Neha Sahay   |     |   Published 01.06.20, 08:46 PM

So the mighty Communist Party has finally admitted that the coronavirus pandemic has wreaked havoc on the livelihoods of ordinary Chinese people. For weeks, the official media carried only positive reports of health workers and others heroically giving their all to the fight against the virus. Ironically, it was the all-important annual ‘Two Sessions’ held in the capital last week — a most official gathering — that projected the true picture. The legislature and the country’s top advisory body set no gross domestic product goal for the next financial year. Instead, the most important focus will be on creating jobs.

Although it is evident in the deserted shops all around, one has to really search in the official media for pointers to the crisis that the Chinese have been hit with on account of the ruthlessly implemented two-month-long nationwide lockdown (it was longer in Wuhan). News that the Central government may relax the strict rules that govern street vendors is one such pointer. Thriving street vendors would surely reduce the burden of providing jobs to the millions rendered jobless.

Of course the official media continues to project even the loss of jobs positively.

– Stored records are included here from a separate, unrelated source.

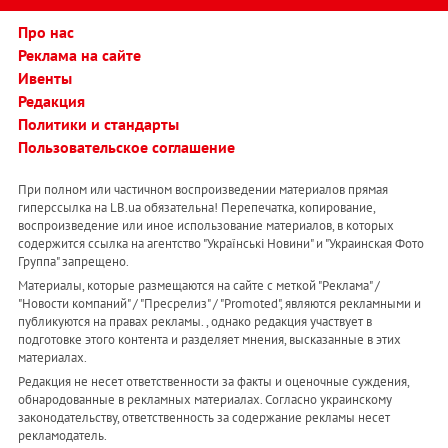
Про нас
Реклама на сайте
Ивенты
Редакция
Политики и стандарты
Пользовательское соглашение
При полном или частичном воспроизведении материалов прямая
гиперссылка на LB.ua обязательна! Перепечатка, копирование,
воспроизведение или иное использование материалов, в которых
содержится ссылка на агентство "Українськi Новини" и "Украинская Фото
Группа" запрещено.
Материалы, которые размещаются на сайте с меткой "Реклама" /
"Новости компаний" / "Пресрелиз" / "Promoted", являются рекламными и
публикуются на правах рекламы. , однако редакция участвует в
подготовке этого контента и разделяет мнения, высказанные в этих
материалах.
Редакция не несет ответственности за факты и оценочные суждения,
обнародованные в рекламных материалах. Согласно украинскому
законодательству, ответственность за содержание рекламы несет
рекламодатель.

There is an article on how people are changing jobs — 2,30,000 of them opting to be app-based cab drivers in Beijing alone. The article makes such changes, born out of desperation, sound like an exciting adventure. Then there was the

interview with two restaurant owners in Shanghai, hailing from the Hubei province, expressing wonder that their regular customers have remained loyal to them, despite the stigma now associated with the province which has Wuhan as its capital.

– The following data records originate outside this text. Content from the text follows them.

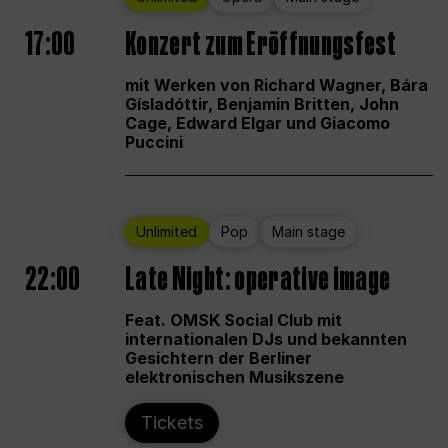
17:00
Konzert zum Eröffnungsfest
mit Werken von Richard Wagner, Bára
Gísladóttir, Benjamin Britten, John
Cage, Edward Elgar und Giacomo
Puccini
Unlimited
Pop
Main stage
22:00
Late Night: operative image
Feat. OMSK Social Club mit
internationalen DJs und bekannten
Gesichtern der Berliner
elektronischen Musikszene
Tickets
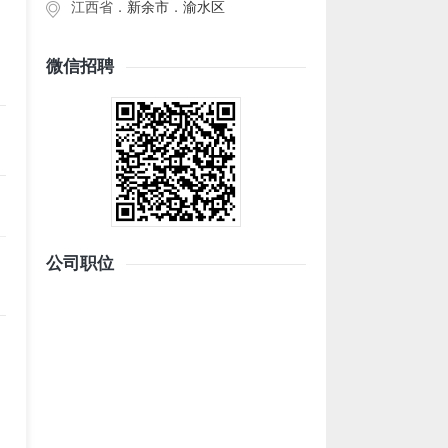
江西省．
新余市
．
渝水区
微信招聘
公司职位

The official media has not reported on this stigma, nor on the way African people were evicted by landlords and turned away by hotels in Guangzhou, after some African travellers were found to be Covid-19-positive in March. That one of them bit a nurse (this was reported) and some broke quarantine rules made matters worse. They accused the Guangzhou government of selectively testing them; ambassadors from African nations wrote to the Chinese foreign minister, and Chinese ambassadors were summoned by African governments.

However, authorities in a provincial capital were quick to act by pulling down a banner outside a restaurant which said: “Celebrating the epidemic in the US and wishing coronavirus a nice trip to little Japan!” The manager who put it up was sacked, and an apology was issued by the restaurant on social media.

In the official media, harmony reigns. One article ascribes China’s success in fighting the deadly virus to its traditional Confucian values — being united; seeing the country as an extension of the family; obedience to the head of both the family and the country.

This happy picture, however, has been marred in Wuhan. Last month, a government employee sued the city’s government, holding it accountable for the devastation caused by the epidemic. A day after Mother’s Day, policemen pounced upon a 50-year-old demanding justice for the death of her only child. “Daughter, a Mother’s Day without you is not Mother’s Day,’’ she posted in a moving appeal on social media, describing how she had watched her 24-year-old daughter struggle to breathe in January. Using facts revealed by the official investigation into the death of the whistleblower doctor from Wuhan who himself died of the virus, the mother wrote that the government declared that the virus was not contagious in spite of knowing that it was. Her unsuspecting daughter caught it on a routine visit to the hospital; as her care-giver, her mother got it too. A video that has gone viral shows police breaking her placard. Not quite the harmony of Confucian thought.